Stepdaughter, boyfriend convicted in $700,000 Sanger fraud scheme
A Fresno County jury found a stepdaughter and her boyfriend stole more than $800,000 from the late owner of Sherwood Forest Golf Club by using his name on fake loans.

A Sanger businessman’s estate was drained of more than $800,000 after his stepdaughter and her boyfriend used his name on fraudulent loan applications and impersonated him, a Fresno County jury found.
The convictions of Gina Abercrombie and Justin Teel closed a case centered on the late Randall "Randy" Hansen, the former PGA professional who owned Sherwood Forest Golf Club in Sanger and helped build it with his parents more than 50 years ago. Hansen died in 2020. He was born in Buffalo, New York, on April 10, 1945, and had been a well-known figure in the local golf and business community.

Prosecutors said the scheme ran from Feb. 9, 2017, through Jan. 31, 2022, and continued after Hansen’s death. Court evidence showed the pair used Hansen’s name on fraudulent business loan applications while posing as him, then took money tied to his estate. During trial, prosecutors initially put the loss at more than $700,000 before later saying the evidence showed more than $800,000 was stolen.
The case carried added weight in Fresno County because it involved family trust inside Hansen’s own circle. Stacy Hansen Dovali testified that after her father suffered a stroke in 2017, she helped run errands, took him to medical appointments and attended physical therapy with him. She also said she was told house cleaner and caretaker Beverly Rutherford had spread rumors that Dovali was poisoning her father, a claim that left her feeling like she was "in the Twilight Zone."
Rutherford had already accepted a plea deal, and another suspect from Arizona also faced charges. Abercrombie and Teel were arrested in Pleasanton in Alameda County in 2023 before being tried in Fresno County Superior Court.

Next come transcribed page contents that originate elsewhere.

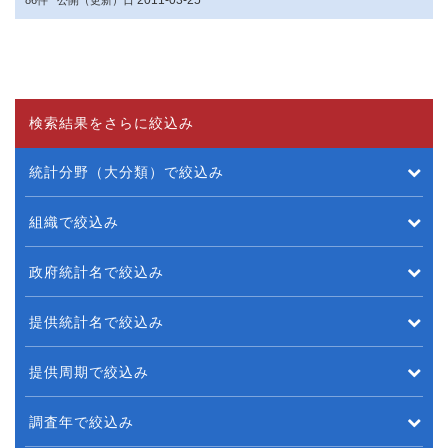
2011-03-25
86件
公開（更新）日
検索結果をさらに絞込み
統計分野（大分類）で絞込み
組織で絞込み
政府統計名で絞込み
提供統計名で絞込み
提供周期で絞込み
調査年で絞込み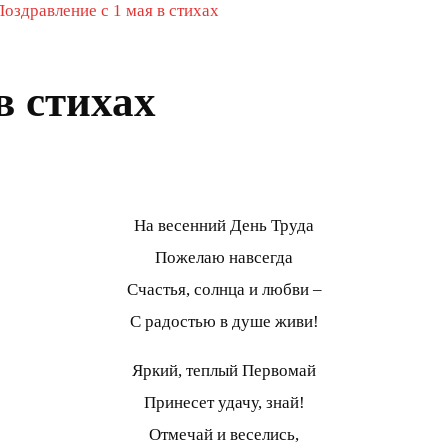
Поздравление с 1 мая в стихах
в стихах
На весенний День Труда
Пожелаю навсегда
Счастья, солнца и любви –
С радостью в душе живи!
Яркий, теплый Первомай
Принесет удачу, знай!
Отмечай и веселись,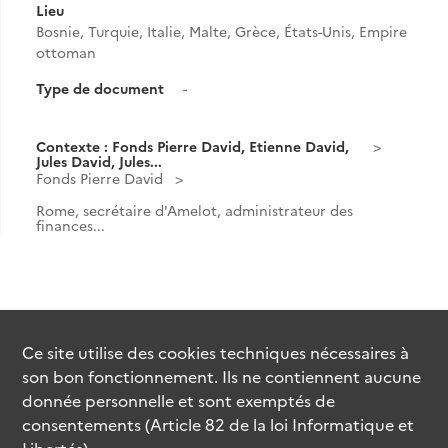
Lieu
Bosnie, Turquie, Italie, Malte, Grèce, États-Unis, Empire
ottoman
Type de document
-
Contexte : Fonds Pierre David, Etienne David,
Jules David, Jules...
Fonds Pierre David
Rome, secrétaire d'Amelot, administrateur des
finances...
Ce site utilise des
cookies
techniques nécessaires à
son bon fonctionnement. Ils ne contiennent aucune
donnée personnelle et sont exemptés de
consentements (Article 82 de la loi Informatique et
Libertés).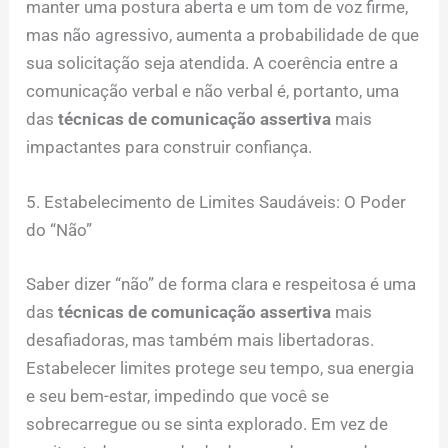
manter uma postura aberta e um tom de voz firme,
mas não agressivo, aumenta a probabilidade de que
sua solicitação seja atendida. A coerência entre a
comunicação verbal e não verbal é, portanto, uma
das
técnicas de comunicação assertiva
mais
impactantes para construir confiança.
5. Estabelecimento de Limites Saudáveis: O Poder
do “Não”
Saber dizer “não” de forma clara e respeitosa é uma
das
técnicas de comunicação assertiva
mais
desafiadoras, mas também mais libertadoras.
Estabelecer limites protege seu tempo, sua energia
e seu bem-estar, impedindo que você se
sobrecarregue ou se sinta explorado. Em vez de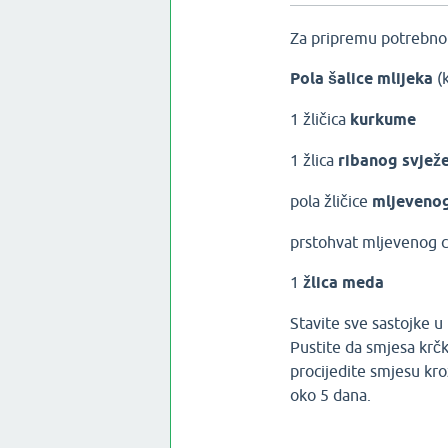
Za pripremu potrebno 
Pola šalice mlijeka
(
1 žličica
kurkume
1 žlica
ribanog svjež
pola žličice
mljeveno
prstohvat mljevenog c
1
žlica meda
Stavite sve sastojke u
Pustite da smjesa krčk
procijedite smjesu kroz
oko 5 dana.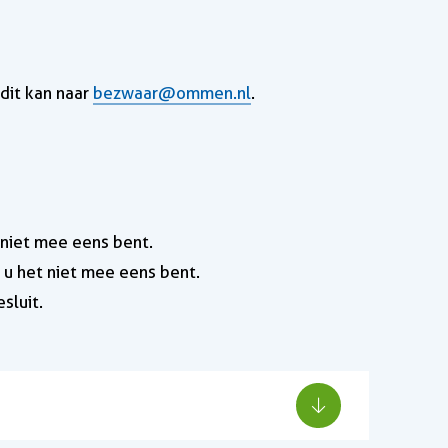
dit kan naar
bezwaar@ommen.nl
.
 niet mee eens bent.
u het niet mee eens bent.
sluit.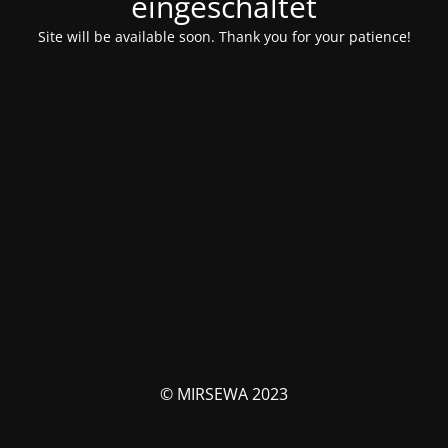
eingeschaltet
Site will be available soon. Thank you for your patience!
© MIRSEWA 2023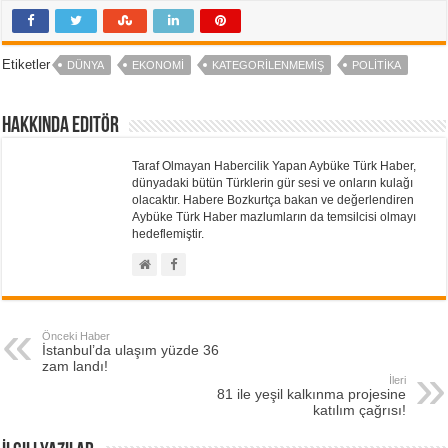
Etiketler
DÜNYA
EKONOMI
KATEGORILENMEMIŞ
POLITIKA
Hakkında Editör
Taraf Olmayan Habercilik Yapan Aybüke Türk Haber,
dünyadaki bütün Türklerin gür sesi ve onların kulağı
olacaktır. Habere Bozkurtça bakan ve değerlendiren
Aybüke Türk Haber mazlumların da temsilcisi olmayı
hedeflemiştir.
Önceki Haber
İstanbul’da ulaşım yüzde 36
zam landı!
İleri
81 ile yeşil kalkınma projesine
katılım çağrısı!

Teel, who had previously gone by Justin Linder, also had a prior conviction in a multi-county fraud case involving more than $11 million in real-estate, mortgage and welfare fraud.
Sentencing is set for June 29, and the defendants face a maximum sentence of about five years and four months in prison. For Fresno County families, small-business owners and caregivers, the case is a reminder that the deepest losses can come from people already inside the room.